El Poliedro
Tacho Rufino
País
Desde el Areópago
Durante muchísimo tiempo he escuchado a una gran cantidad de personas que, a la hora de hablar de su fe, manifestaban abiertamente y sin anestesia que se consideraban creyentes pero no practicantes; y que ese ser creyentes sin practica religiosa es más que suficiente para tener una buena relación con Dios. Sinceramente, ya me he cansado de escuchar semejante frase sin sentido. Y, encima, teniendo que esbozar una sonrisa como si tuviéramos delante a una persona coherente y profunda en sus convicciones de fe. A ver, ¿qué piensan ustedes de ese matrimonio que dice con su boca que está profundamente enamorado el uno del otro, no paran de decirse que se quieren y se aman, y luego no practican en la intimidad física ese amor?
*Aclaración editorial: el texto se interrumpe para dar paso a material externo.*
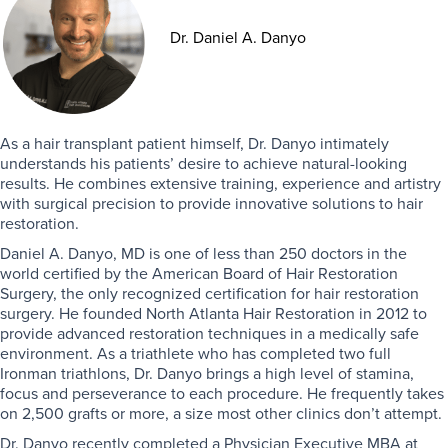
Dr. Daniel A. Danyo
As a hair transplant patient himself, Dr. Danyo intimately
understands his patients’ desire to achieve natural-looking
results. He combines extensive training, experience and artistry
with surgical precision to provide innovative solutions to hair
restoration.
Daniel A. Danyo, MD is one of less than 250 doctors in the
world certified by the American Board of Hair Restoration
Surgery, the only recognized certification for hair restoration
surgery. He founded North Atlanta Hair Restoration in 2012 to
provide advanced restoration techniques in a medically safe
environment. As a triathlete who has completed two full
Ironman triathlons, Dr. Danyo brings a high level of stamina,
focus and perseverance to each procedure. He frequently takes
on 2,500 grafts or more, a size most other clinics don’t attempt.
Dr. Danyo recently completed a Physician Executive MBA at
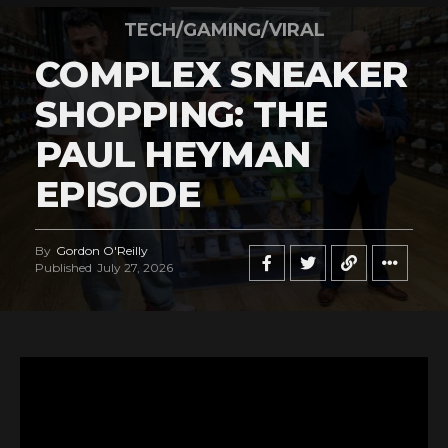
TECH/GAMING/VIRAL
COMPLEX SNEAKER
SHOPPING: THE
PAUL HEYMAN
EPISODE
By
Gordon O'Reilly
Published
July 27, 2026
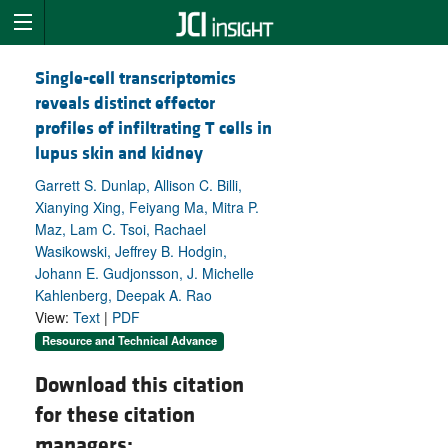
Single-cell transcriptomics
reveals distinct effector
profiles of infiltrating T cells in
lupus skin and kidney
Garrett S. Dunlap, Allison C. Billi,
Xianying Xing, Feiyang Ma, Mitra P.
Maz, Lam C. Tsoi, Rachael
Wasikowski, Jeffrey B. Hodgin,
Johann E. Gudjonsson, J. Michelle
Kahlenberg, Deepak A. Rao
View:
Text
|
PDF
Resource and Technical Advance
Download this citation
for these citation
managers:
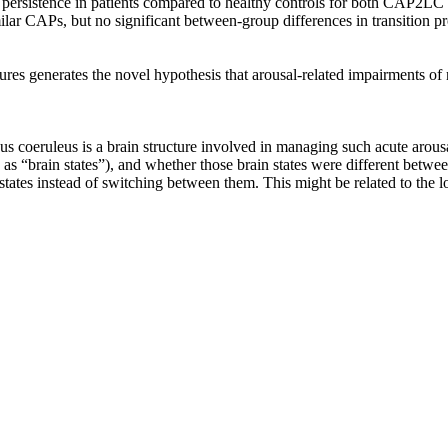
te persistence in patients compared to healthy controls for both CAP2
ilar CAPs, but no significant between‐group differences in transition pro
zures generates the novel hypothesis that arousal‐related impairments 
cus coeruleus is a brain structure involved in managing such acute arousa
to as “brain states”), and whether those brain states were different betw
 states instead of switching between them. This might be related to the l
Qué desastre de matrimonio, ¿no? Estoy seguro de que uno de los dos rápidamente dirá: "¡Dime menos que me quieres y practica algo más, corazón mío!". En el amor, en la amistad y en la fe, los amantes no practicantes no sirven para nada, y encima creo que se pierden lo mejor. Con Dios sucede lo mismo. Un creyente no practicante, que no va a Misa; que no va a la Iglesia; que no tiene trato con Dios; ni es creyente ni es nada de nada. Y, como con los amantes, se pierde lo mejor: experimentar el abrazo de Dios que te envuelve toda el alma, llenándola de amor , fuerza y paz para el camino de la vida. Otra variante que no conduce a nada son los practicantes no creyentes, que no paran de practicar pero, en realidad, ni creen ni aman a quien tienen enfrente. Ni en el amor ni en la fe valen para nada esos modelos: Dios es creyente y practicante. Dios te ama; cree en ti aunque nadie lo haga y quiere volcar en obras y gestos de amor lo importante que eres para él. Así que ya sabes, el creyente de verdad o practica o se pierde lo mejor. Resuene en tu corazón ese piropo de amor que Dios lanza a través del profeta Isaías: "…Y es que tú vales mucho para mí y te amo… No tengas miedo, porque yo estoy contigo".